November 25th

He dragged the whetstone along his blade, the slow rasp sounding unnaturally loud in the aftermath of the battle. Most of the nearby soldiers he judged to be but recently conscripted; they stood or sat quietly and barely moved at all. Shock. He had seen it before. He had experienced it himself, the first time he went to war. He’d set out in mis-matched armour and carrying a halberd he barely knew how to use, full of enthusiasm and determination. The noise and sights of that first battle had wrung that from him, leaving him with the same hollow, unthinking stare these men wore. From their age, he could tell they were the Duke of Coran’s men; it had been a long time since war had reached that far east, and so these men had made it past several decades without witnessing the horrors of the morning gone.

If he recalled the battle order correctly, that put him just a short way from where he was headed. He rose to his feet and sheathed his blade, wincing at the twin spikes of pain that drove through his knees. He wasn’t sure how many years still stretched ahead of him, but there were undoubtedly fewer than lay behind him. Still, by his reckoning it should only take a few more jobs before he could hang up his swordbelt for good.

He headed east, unsurprised by the orderliness of picket lines and encampments he passed. The general in charge of this force was a superior tactician to his employer. Were it otherwise his services wouldn’t be needed. The knapsack he carried thumped gently against his back. The straps had come loose in the furor of battle. Not a concern, this close to his goal. Now came the tricky part of his mission. He uncinched his swordbelt and wrapped it round the blade, then bent beside a cart and wedged it up beneath the bed. Willingly disarming in the middle of the enemy’s camp wasn’t the typical behaviour one might expect from an assassin, but murder wasn’t on his agenda today. It took very little time to locate the baggage train, wagons and carts of supplies strewn throughout the small woods. His age worked in his favour here, just a grizzled old man no longer fit for battle, consigned to the baggage train.

He whistled quietly as he started to work through the the carts, rummaging through crates and baskets. His search yielded results, and with half a dozen small wooden bowls and a jug of vinegar added to his pack, he moved on.

This enemy general didn’t have his tent set up separately from his troops. By appearing to be down amongst his men, one of them, he garnered more respect. Even the assassin’s employer’s troops spoke with begrudging respect of the man. This made the assassin’s job easier to get in close. He moved through the camp, weaving through tents and getting the lay of the land fixed in his mind. He couldn’t help smirking cynically; the general might want to appear to be “one of the common folk” but his tent was fully five times the size of a common soldier and there were guards discreetly posted around it. They certainly looked like normal soldiers, but they had better quality equipment than a normal footsoldier and their stance and glade betrayed their purpose.

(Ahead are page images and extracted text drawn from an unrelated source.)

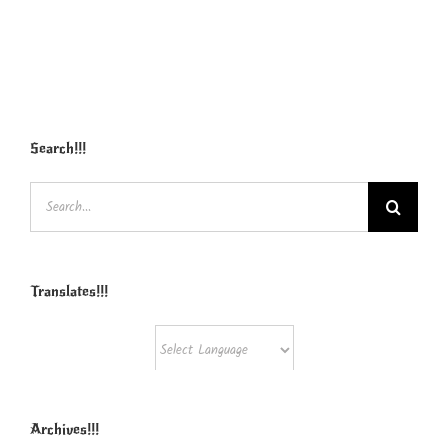
Search!!!
Search
for:
Translates!!!
Powered by
Translate
Archives!!!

The assassin moved into a seemingly random tent and pulled back the tarp on the ground. He dug a small hole and laid one of the bowls in it, then filled it halfway with vinegar. And then from his backpack he pulled a small sack. Inside were seven azure crystals the size of his fist. He placed one in the bowl, where it began to glow. He pushed the tarp back, satisfied that the glow was concealed. Five times more, five more bowls and crystals placed. The light was failing; working his way around the sentries was time consuming and weary, bloodied soldiers were returning, crawling into their bedrolls. With every passing moment, discovery became a real danger. He pulled back the final tentflap and bit back a curse. The bedroll was occupied, a soldier snoring softly. He moved quietly, gently, until he was crouched over the snoring man. He lunged, hands wrapping about his victim’s throat and throwing all his weight into it, crushing and silencing the man with a calm brutality. It took mere seconds until the gargled last breath escaped. He continued with his purpose, preparing the final bowl. Task complete, all that was left was for him to retrieve his sword and leave. Rather than beat a retreat immediately, once he reclaimed his sword he clambered atop a cart. From his elevated perch he had a clear view of the general’s tent, and waited, curious to see what would happen.

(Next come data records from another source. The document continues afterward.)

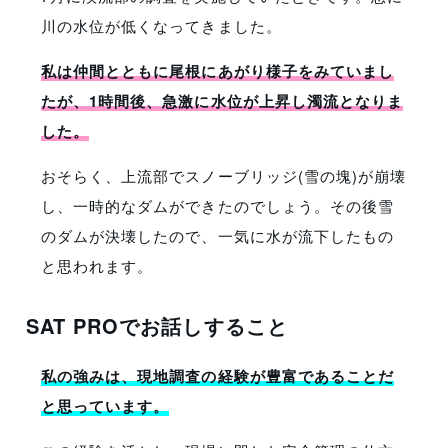
川の水位が低くなってきました。
私は仲間とともに尾根にあがり様子をみていまし
たが、1時間後、急激に水位が上昇し濁流となりま
した。
おそらく、上流部でスノーブリッジ(雪の塊)が崩壊
し、一時的なダムができたのでしょう。その後雪
のダムが決壊したので、一気に水が流下したもの
と思われます。
SAT PROでお話しすること
私の強みは、現地調査の経験が豊富であることだ
と思っています。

As dawn broke, horns sounded to rouse the troops and signal preparations for the day’s battle. From seven points spread throughout the camp, columns of azure light shot up to the sky. A glow spread between them, bathing the general’s tent in blue light.

The assassin squinted against the glow, and was perhaps one of the few people to see the general’s tent and a dozen close to it blink out of existence.

From far across the battlefield there was a brief, blinking blue light. Given the hue and cry being raised, the assassin doubted anybody else had noticed. The mage’s rigual had worked. Granted, only the general should have been teleported away but if his employer’s troops couldn’t handle a dozen disoriented men, then this war had been even more one-sided than it at first appeared.

Content his job had been done, the assassin climbed down and started to make his way out of the camp. It was possible this conflict was done, now the master tactician had been captured. It didn’t matter of course. There was always another war brewing among these small countries, another payday round the corner.